== Quoted passage ==

There is a popular story behind this mosque which is well known in Kerala even today. Once a king — a Cheraman Perumal — was walking on the balcony of his palace when he spotted the moon splitting into two and joining back again. Bewildered, he consulted a few astrologers, who confirmed that such an event had indeed occurred and was not a mystical experience. Few months later, he got a few Arab visitors on their way to Ceylon and  from them, the king learned that Prophet Muhammad was behind this miracle and he was the founder of a new religion. The king did something drastic. He abdicated the throne, divvied up the kingdom and set sail to Mecca to meet this man. He met the Prophet and converted to Islam and lived in Arabia for a while. Then to spread the religion in his homeland, the converted Perumal returned to Kerala, but he died somewhere along the way.
Later, few of his followers reach Cranganore and it is they who set up the first mosques, including the one at Kodungallur. According to the legend, Saraf Ibn Malik, Malik Ibn Dinar, Malik Ibn Habib, Ibn Malik and their wives and friends were responsible for establishing the first mosques at Kodungallur, Kollam (in North, not Quilon), Maravi (Matayi), Fakanur, Manjarur (Mangalore), Kanjirakuttu (Kasergode), Jarfattan (Karippat), Dahfattan (Dharmatam), Fandarina (Pantalayani Kollam) and Caliyath (Chaliyam near Beypore)
A photo of the old mosque. Taken inside the museum

 
There is one thing to be noted about Cheraman Perumal. That was not the name of a particular king, but a title. Cheraman was the name of the dynasty of Chera rulers and Perumal meant, ‘the great one’. According to Keralolpathi (Origins of Kerala), written in the 17th or 18th century, following various conflicts in the 9th century, the representatives of 64 settlements in Kerala brought the Perumals from outside Kerala and each one was to rule for 12 years. There have been exceptions, though and once such exception would play an important role in this story.

===
== Data below ==

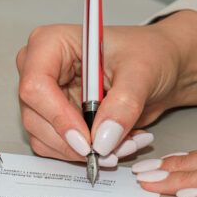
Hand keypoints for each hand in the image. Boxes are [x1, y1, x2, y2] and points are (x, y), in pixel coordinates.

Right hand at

===

◆ To do:
1 > Copy the passage on the mosque legend word for word, starting at "Later, few of" and ending at "(Chaliyam near Beypore)".
2 > In the mosque legend, which people are named as responsible for establishing the first mosques at Kodungallur and the other listed places?

◆ Solutions to the exercise:
1 >
Later, few of his followers reach Cranganore and it is they who set up the first mosques, including the one at Kodungallur. According to the legend, Saraf Ibn Malik, Malik Ibn Dinar, Malik Ibn Habib, Ibn Malik and their wives and friends were responsible for establishing the first mosques at Kodungallur, Kollam (in North, not Quilon), Maravi (Matayi), Fakanur, Manjarur (Mangalore), Kanjirakuttu (Kasergode), Jarfattan (Karippat), Dahfattan (Dharmatam), Fandarina (Pantalayani Kollam) and Caliyath (Chaliyam near Beypore)

2 >
Saraf Ibn Malik
Malik Ibn Dinar
Malik Ibn Habib
Ibn Malik